> _DIRECTIONS_
The entries that follow should come back exactly, with no pictures among them.
Segment Open
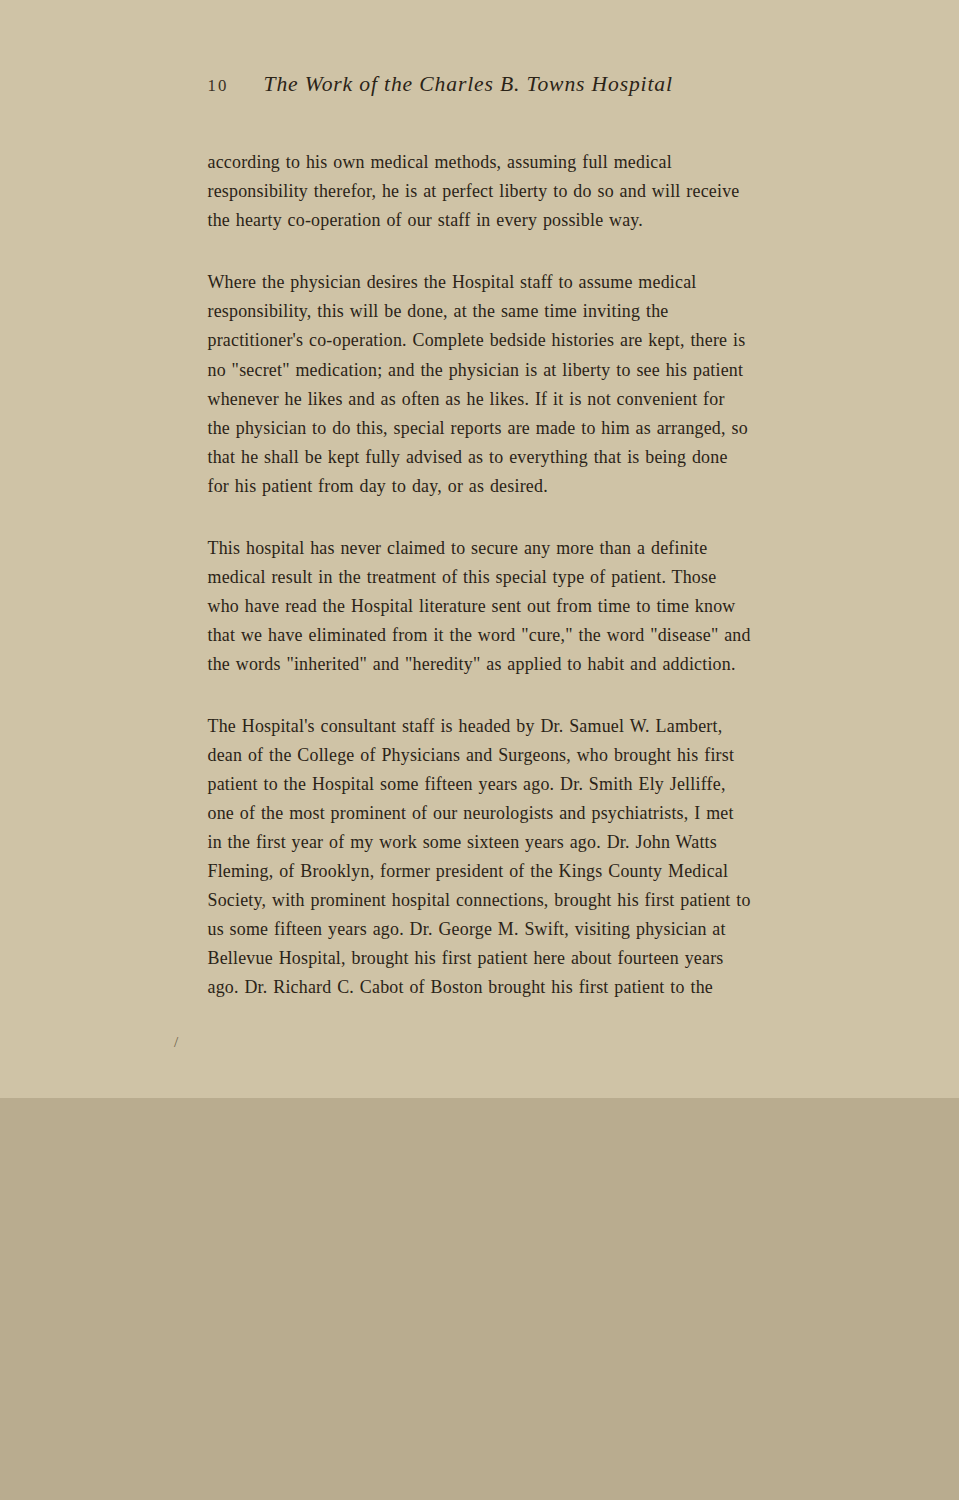10 The Work of the Charles B. Towns Hospital
according to his own medical methods, assuming full medical responsibility therefor, he is at perfect liberty to do so and will receive the hearty co-operation of our staff in every possible way.
Where the physician desires the Hospital staff to assume medical responsibility, this will be done, at the same time inviting the practitioner's co-operation. Complete bedside histories are kept, there is no "secret" medication; and the physician is at liberty to see his patient whenever he likes and as often as he likes. If it is not convenient for the physician to do this, special reports are made to him as arranged, so that he shall be kept fully advised as to everything that is being done for his patient from day to day, or as desired.
This hospital has never claimed to secure any more than a definite medical result in the treatment of this special type of patient. Those who have read the Hospital literature sent out from time to time know that we have eliminated from it the word "cure," the word "disease" and the words "inherited" and "heredity" as applied to habit and addiction.
The Hospital's consultant staff is headed by Dr. Samuel W. Lambert, dean of the College of Physicians and Surgeons, who brought his first patient to the Hospital some fifteen years ago. Dr. Smith Ely Jelliffe, one of the most prominent of our neurologists and psychiatrists, I met in the first year of my work some sixteen years ago. Dr. John Watts Fleming, of Brooklyn, former president of the Kings County Medical Society, with prominent hospital connections, brought his first patient to us some fifteen years ago. Dr. George M. Swift, visiting physician at Bellevue Hospital, brought his first patient here about fourteen years ago. Dr. Richard C. Cabot of Boston brought his first patient to the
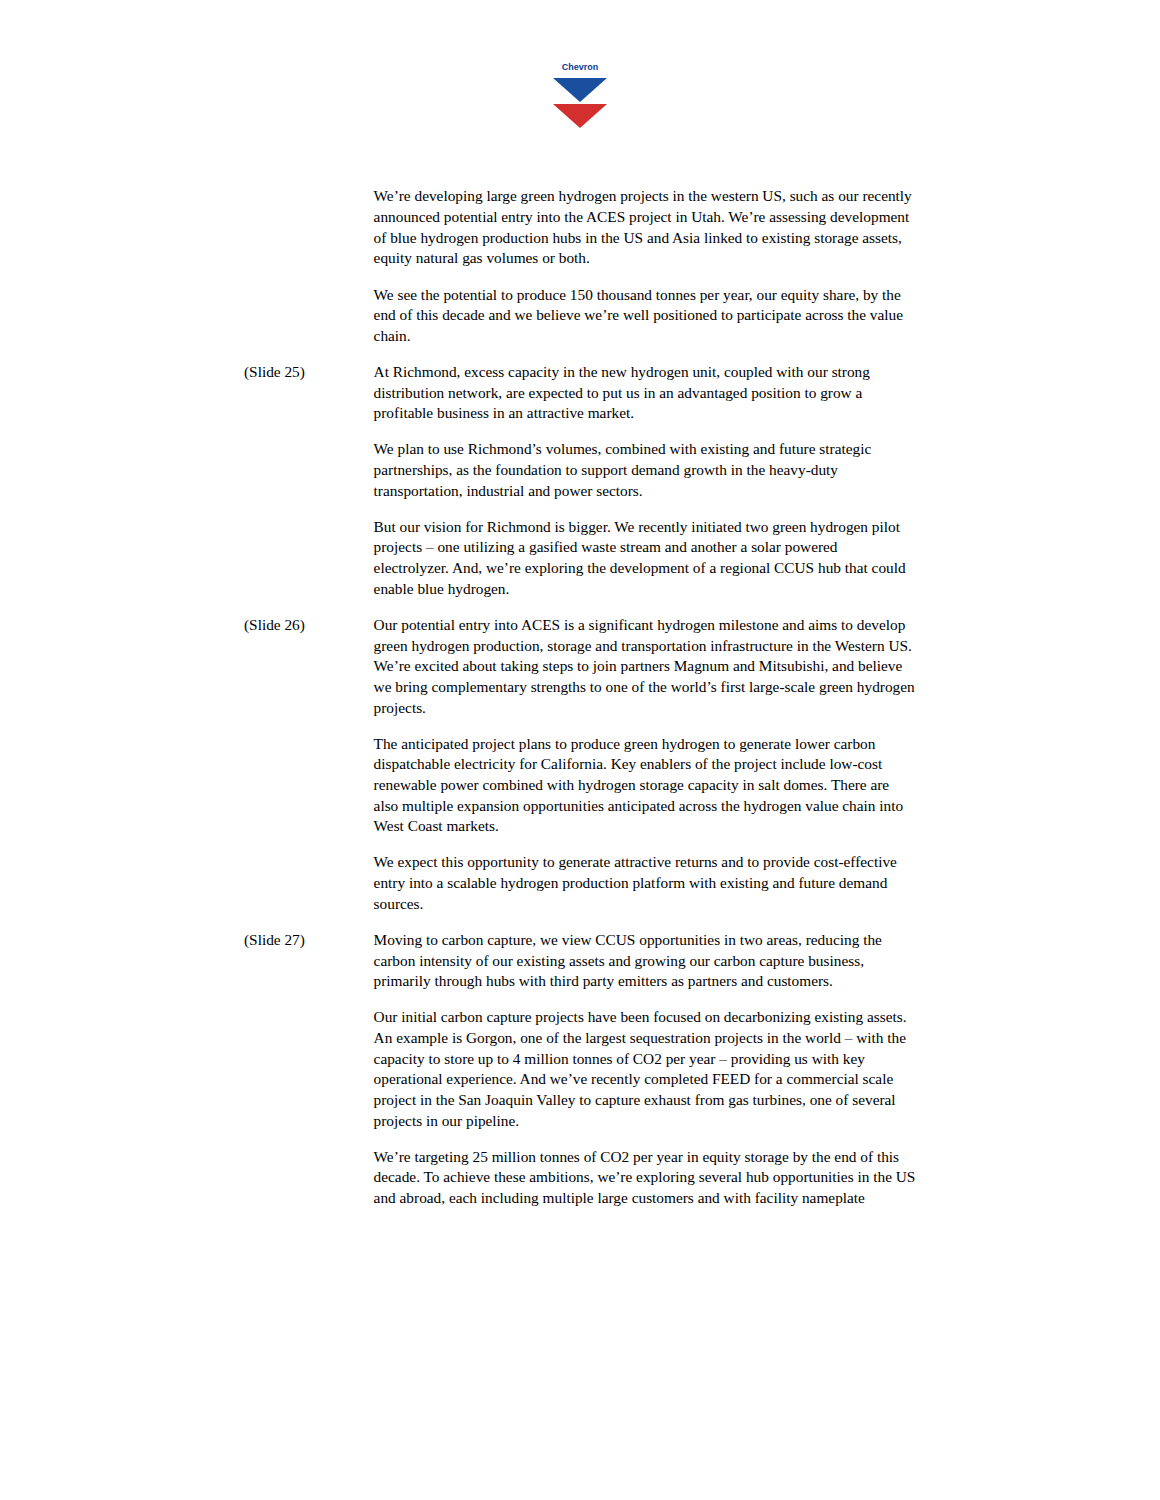Chevron
We’re developing large green hydrogen projects in the western US, such as our recently announced potential entry into the ACES project in Utah. We’re assessing development of blue hydrogen production hubs in the US and Asia linked to existing storage assets, equity natural gas volumes or both.
We see the potential to produce 150 thousand tonnes per year, our equity share, by the end of this decade and we believe we’re well positioned to participate across the value chain.
(Slide 25)
At Richmond, excess capacity in the new hydrogen unit, coupled with our strong distribution network, are expected to put us in an advantaged position to grow a profitable business in an attractive market.
We plan to use Richmond’s volumes, combined with existing and future strategic partnerships, as the foundation to support demand growth in the heavy-duty transportation, industrial and power sectors.
But our vision for Richmond is bigger. We recently initiated two green hydrogen pilot projects – one utilizing a gasified waste stream and another a solar powered electrolyzer. And, we’re exploring the development of a regional CCUS hub that could enable blue hydrogen.
(Slide 26)
Our potential entry into ACES is a significant hydrogen milestone and aims to develop green hydrogen production, storage and transportation infrastructure in the Western US. We’re excited about taking steps to join partners Magnum and Mitsubishi, and believe we bring complementary strengths to one of the world’s first large-scale green hydrogen projects.
The anticipated project plans to produce green hydrogen to generate lower carbon dispatchable electricity for California. Key enablers of the project include low-cost renewable power combined with hydrogen storage capacity in salt domes. There are also multiple expansion opportunities anticipated across the hydrogen value chain into West Coast markets.
We expect this opportunity to generate attractive returns and to provide cost-effective entry into a scalable hydrogen production platform with existing and future demand sources.
(Slide 27)
Moving to carbon capture, we view CCUS opportunities in two areas, reducing the carbon intensity of our existing assets and growing our carbon capture business, primarily through hubs with third party emitters as partners and customers.
Our initial carbon capture projects have been focused on decarbonizing existing assets. An example is Gorgon, one of the largest sequestration projects in the world – with the capacity to store up to 4 million tonnes of CO2 per year – providing us with key operational experience. And we’ve recently completed FEED for a commercial scale project in the San Joaquin Valley to capture exhaust from gas turbines, one of several projects in our pipeline.
We’re targeting 25 million tonnes of CO2 per year in equity storage by the end of this decade. To achieve these ambitions, we’re exploring several hub opportunities in the US and abroad, each including multiple large customers and with facility nameplate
Segment Closed
> _COMPLETED EXERCISE_
10 The Work of the Charles B. Towns Hospital
according to his own medical methods, assuming full medical responsibility therefor, he is at perfect liberty to do so and will receive the hearty co-operation of our staff in every possible way.
Where the physician desires the Hospital staff to assume medical responsibility, this will be done, at the same time inviting the practitioner's co-operation. Complete bedside histories are kept, there is no "secret" medication; and the physician is at liberty to see his patient whenever he likes and as often as he likes. If it is not convenient for the physician to do this, special reports are made to him as arranged, so that he shall be kept fully advised as to everything that is being done for his patient from day to day, or as desired.
This hospital has never claimed to secure any more than a definite medical result in the treatment of this special type of patient. Those who have read the Hospital literature sent out from time to time know that we have eliminated from it the word "cure," the word "disease" and the words "inherited" and "heredity" as applied to habit and addiction.
The Hospital's consultant staff is headed by Dr. Samuel W. Lambert, dean of the College of Physicians and Surgeons, who brought his first patient to the Hospital some fifteen years ago. Dr. Smith Ely Jelliffe, one of the most prominent of our neurologists and psychiatrists, I met in the first year of my work some sixteen years ago. Dr. John Watts Fleming, of Brooklyn, former president of the Kings County Medical Society, with prominent hospital connections, brought his first patient to us some fifteen years ago. Dr. George M. Swift, visiting physician at Bellevue Hospital, brought his first patient here about fourteen years ago. Dr. Richard C. Cabot of Boston brought his first patient to the
Chevron
We’re developing large green hydrogen projects in the western US, such as our recently announced potential entry into the ACES project in Utah. We’re assessing development of blue hydrogen production hubs in the US and Asia linked to existing storage assets, equity natural gas volumes or both.
We see the potential to produce 150 thousand tonnes per year, our equity share, by the end of this decade and we believe we’re well positioned to participate across the value chain.
(Slide 25)
At Richmond, excess capacity in the new hydrogen unit, coupled with our strong distribution network, are expected to put us in an advantaged position to grow a profitable business in an attractive market.
We plan to use Richmond’s volumes, combined with existing and future strategic partnerships, as the foundation to support demand growth in the heavy-duty transportation, industrial and power sectors.
But our vision for Richmond is bigger. We recently initiated two green hydrogen pilot projects – one utilizing a gasified waste stream and another a solar powered electrolyzer. And, we’re exploring the development of a regional CCUS hub that could enable blue hydrogen.
(Slide 26)
Our potential entry into ACES is a significant hydrogen milestone and aims to develop green hydrogen production, storage and transportation infrastructure in the Western US. We’re excited about taking steps to join partners Magnum and Mitsubishi, and believe we bring complementary strengths to one of the world’s first large-scale green hydrogen projects.
The anticipated project plans to produce green hydrogen to generate lower carbon dispatchable electricity for California. Key enablers of the project include low-cost renewable power combined with hydrogen storage capacity in salt domes. There are also multiple expansion opportunities anticipated across the hydrogen value chain into West Coast markets.
We expect this opportunity to generate attractive returns and to provide cost-effective entry into a scalable hydrogen production platform with existing and future demand sources.
(Slide 27)
Moving to carbon capture, we view CCUS opportunities in two areas, reducing the carbon intensity of our existing assets and growing our carbon capture business, primarily through hubs with third party emitters as partners and customers.
Our initial carbon capture projects have been focused on decarbonizing existing assets. An example is Gorgon, one of the largest sequestration projects in the world – with the capacity to store up to 4 million tonnes of CO2 per year – providing us with key operational experience. And we’ve recently completed FEED for a commercial scale project in the San Joaquin Valley to capture exhaust from gas turbines, one of several projects in our pipeline.
We’re targeting 25 million tonnes of CO2 per year in equity storage by the end of this decade. To achieve these ambitions, we’re exploring several hub opportunities in the US and abroad, each including multiple large customers and with facility nameplate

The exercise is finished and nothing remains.